For handlers not listed above, you will find these handlers in our posts for January 16, 24, and 30. You can download the entire script from the Feature page of our website.


Notice, with one exception, all of the code directed to the application was placed inside handlers. This not only makes code reusable, but makes it possible to test each portion as you go. With each piece tested, the script should be fairly bullet proof, but we do need to add a try/on error trap in the event that the user decides to cancel out of the choose folder or the custom dialog. We will leave that up to the reader.
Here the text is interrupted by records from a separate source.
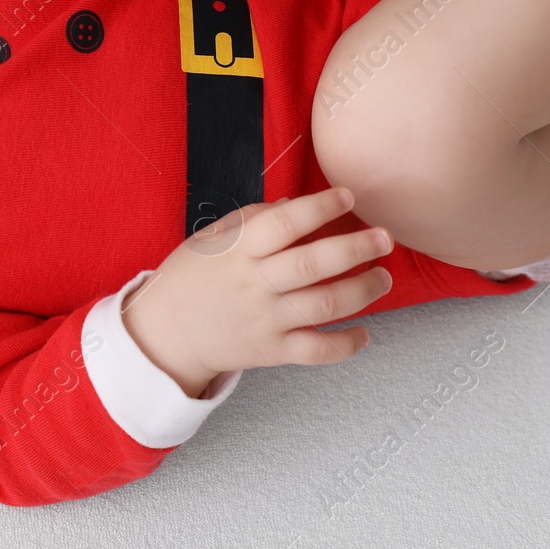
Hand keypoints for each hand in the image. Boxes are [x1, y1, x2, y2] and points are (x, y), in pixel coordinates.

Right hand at [119, 187, 393, 396]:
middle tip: (385, 237)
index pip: (284, 222)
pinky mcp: (272, 352)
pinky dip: (345, 345)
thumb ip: (249, 219)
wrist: (164, 335)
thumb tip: (292, 204)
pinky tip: (364, 333)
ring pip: (324, 305)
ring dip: (362, 290)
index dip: (319, 207)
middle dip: (356, 248)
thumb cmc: (188, 279)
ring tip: (383, 277)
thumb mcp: (209, 239)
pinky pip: (316, 351)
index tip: (347, 196)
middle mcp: (255, 284)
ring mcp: (266, 320)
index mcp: (238, 250)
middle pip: (313, 264)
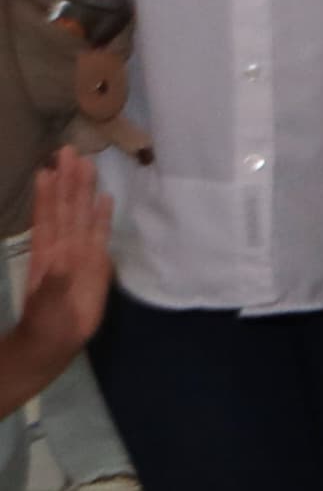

For the acid test, run the script, choose one of the styles from the dialog and see how fast the document and its content is created. Next open the EPUB Interactivity Preview window and click the run button. The slideshow should load almost immediately. Click the buttons and verify the slideshow works as anticipated.

…Previewing the slideshow


You can share your slideshow with the world using InDesign’s Publish to Web. This gives you several options for sharing your slideshow. One is to copy the url providerd when you Publish to Web and share it with your audience.

For example, you can view the sample sllidesow created with the script by clicking on the following link Click Here.


Scripts provided are for demonstration and educational purposes. No representation is made as to their completeness. Users are advised to use the code at their own risk.